What the exercise asks :: Pictures stay out of the answer, but every line of the material must be restated exactly.

Task data ::
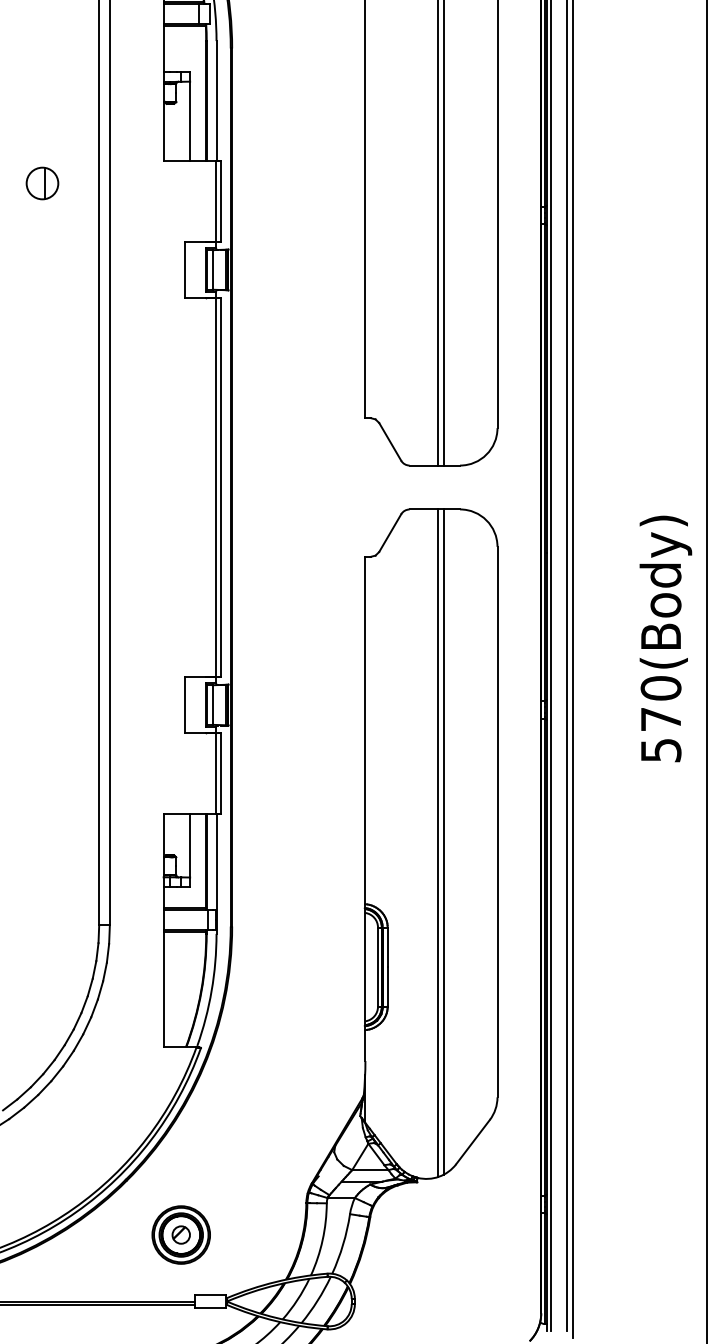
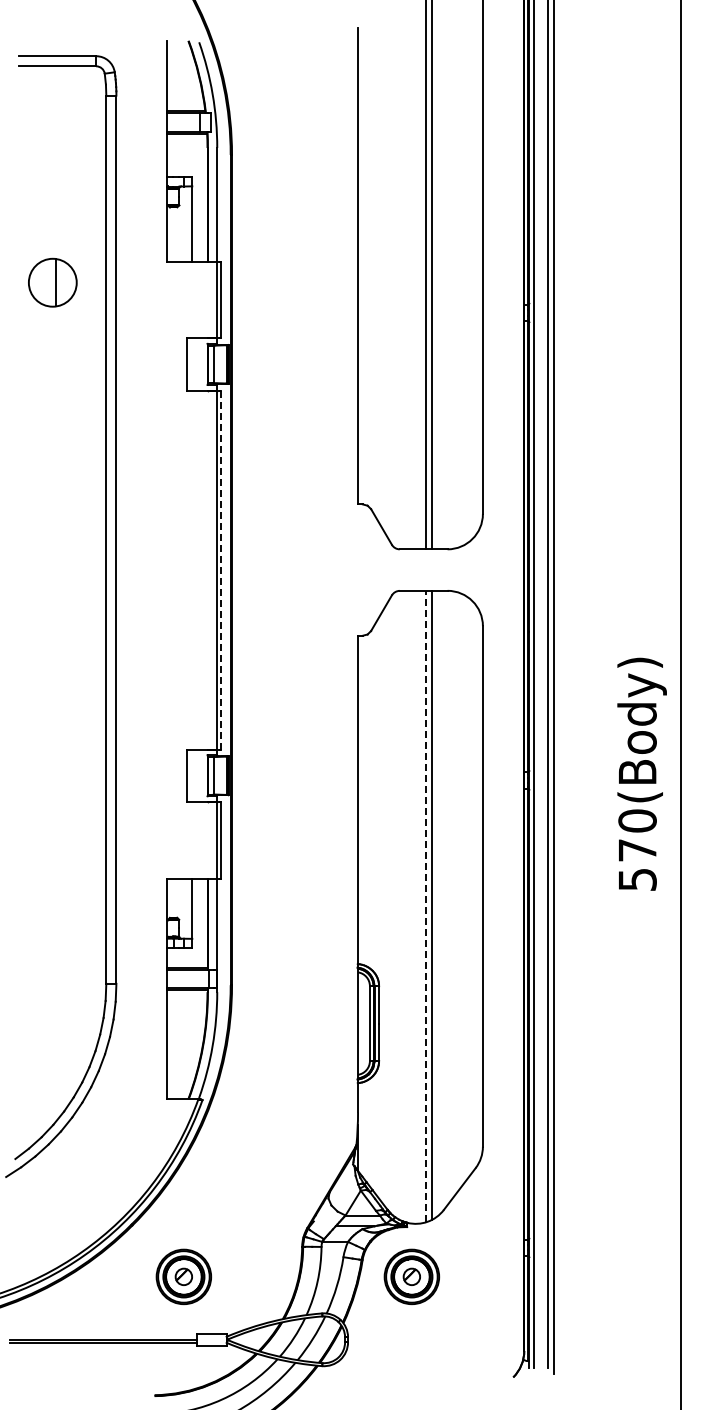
part: (42, 183) -> (52, 282), size x1.6
line: (221, 487) -> (221, 570), solid -> dashed
text: (665, 638) -> (641, 773), moved
line: (437, 843) -> (426, 906), solid -> dashed
part: (421, 1234) -> (411, 1276), added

Result ::
part: (42, 183) -> (52, 282), size x1.6
line: (221, 487) -> (221, 570), solid -> dashed
text: (665, 638) -> (641, 773), moved
line: (437, 843) -> (426, 906), solid -> dashed
part: (421, 1234) -> (411, 1276), added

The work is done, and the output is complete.